Ryszard Kapuscinski in “Imperium” racconta l’abisso del musicista:
“Dedicò l’intera vita alla musica armena. Girava per le campagne raccogliendo canti popolari. Compose decine, qualcuno dice centinaia, di cori armeni. Era un gusani, un cantore ambulante, improvvisava epopee, cantava. Nel 1915 in Turchia cominciò il massacro degli armeni. Fu nella storia il maggiore eccidio prima di Hitler, un milione e mezzo di armeni vi persero la vita. I soldati turchi trascinarono Komitas in cima a una roccia, dalla quale stavano per buttarlo giù.

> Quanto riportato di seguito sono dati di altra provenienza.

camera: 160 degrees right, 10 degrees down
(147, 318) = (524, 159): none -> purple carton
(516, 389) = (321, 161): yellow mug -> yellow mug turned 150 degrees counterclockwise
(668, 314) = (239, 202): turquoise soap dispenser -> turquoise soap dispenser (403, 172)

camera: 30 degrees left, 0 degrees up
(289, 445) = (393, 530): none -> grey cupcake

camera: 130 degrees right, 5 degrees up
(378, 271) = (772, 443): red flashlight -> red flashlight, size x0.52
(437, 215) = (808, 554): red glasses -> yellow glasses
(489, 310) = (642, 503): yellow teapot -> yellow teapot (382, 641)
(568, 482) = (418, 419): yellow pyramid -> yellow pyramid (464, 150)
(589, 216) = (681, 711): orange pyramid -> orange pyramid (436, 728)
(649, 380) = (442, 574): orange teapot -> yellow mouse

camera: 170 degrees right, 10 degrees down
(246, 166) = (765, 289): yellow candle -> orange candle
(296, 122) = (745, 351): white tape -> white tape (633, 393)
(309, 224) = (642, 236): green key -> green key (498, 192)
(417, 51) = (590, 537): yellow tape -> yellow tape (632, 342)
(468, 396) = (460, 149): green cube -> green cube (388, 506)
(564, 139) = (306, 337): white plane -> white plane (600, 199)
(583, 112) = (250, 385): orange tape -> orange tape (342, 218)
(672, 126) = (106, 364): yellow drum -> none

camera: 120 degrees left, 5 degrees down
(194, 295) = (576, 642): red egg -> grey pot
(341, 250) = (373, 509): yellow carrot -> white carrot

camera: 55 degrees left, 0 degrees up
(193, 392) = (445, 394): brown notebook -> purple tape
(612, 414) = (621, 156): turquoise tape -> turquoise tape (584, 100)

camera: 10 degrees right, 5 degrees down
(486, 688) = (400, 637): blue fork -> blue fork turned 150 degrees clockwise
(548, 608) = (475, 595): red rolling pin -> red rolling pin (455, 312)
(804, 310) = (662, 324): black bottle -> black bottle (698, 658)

Lo salvò all’ultimo momento la figlia del sultano di Istanbul, sua allieva. Ma ormai Komitas aveva visto l’abisso e la sua mente era rimasta sconvolta. Aveva quarantacinque anni. Qualcuno lo portò a Parigi. Non sapeva di trovarcisi. Visse ancora vent’anni. Non disse più una parola. Vent’anni in un asilo per alienati. Camminava poco, taceva, però guardava. È probabile che vedesse i suoi accompagnatori, dicono li guardasse in faccia. Interrogato, non rispondeva. Provarono con ogni mezzo. Lo portarono davanti a un organo. Si alzò e andò via. Gli fecero ascoltare dei dischi. Sembrava che neanche li sentisse. Qualcuno gli pose sulle ginocchia uno strumento popolare, il tar. Lo scostò delicatamente. Nessuno può dire con certezza se fosse malato oppure no. E se avesse scelto il silenzio? Forse quella era la sua libertà. Non era morto, ma neanche viveva. Esisteva e non esisteva, sospeso tra la vita e la morte, nel purgatorio per malati di mente. Coloro che andavano a trovarlo dicono che appariva sempre più stanco. Ogni tanto raspava la superficie del tavolo con le dita, in silenzio, poiché il tavolo non faceva rumore. Era calmo, sempre serio. Morì nel 1935: ci mise vent’anni a cadere nel baratro dal quale un giorno la figlia del sultano di Istanbul, sua allieva, l’aveva salvato”.
Come i molti Armeni che il Grande Male ha disperso, strappandone le radici, Komitas vive nel mondo come in una terra straniera, con una sofferenza che è troppo grande per essere cantata. Il silenzio è caduto sugli Armeni e ne ha coperto la tragedia per decenni, ma a distanza di un secolo il trauma vissuto da un intero popolo continua a riverberare con sinistri bagliori di guerra nelle dispute territoriali che ancora oggi tormentano ciò che resta di quella terra.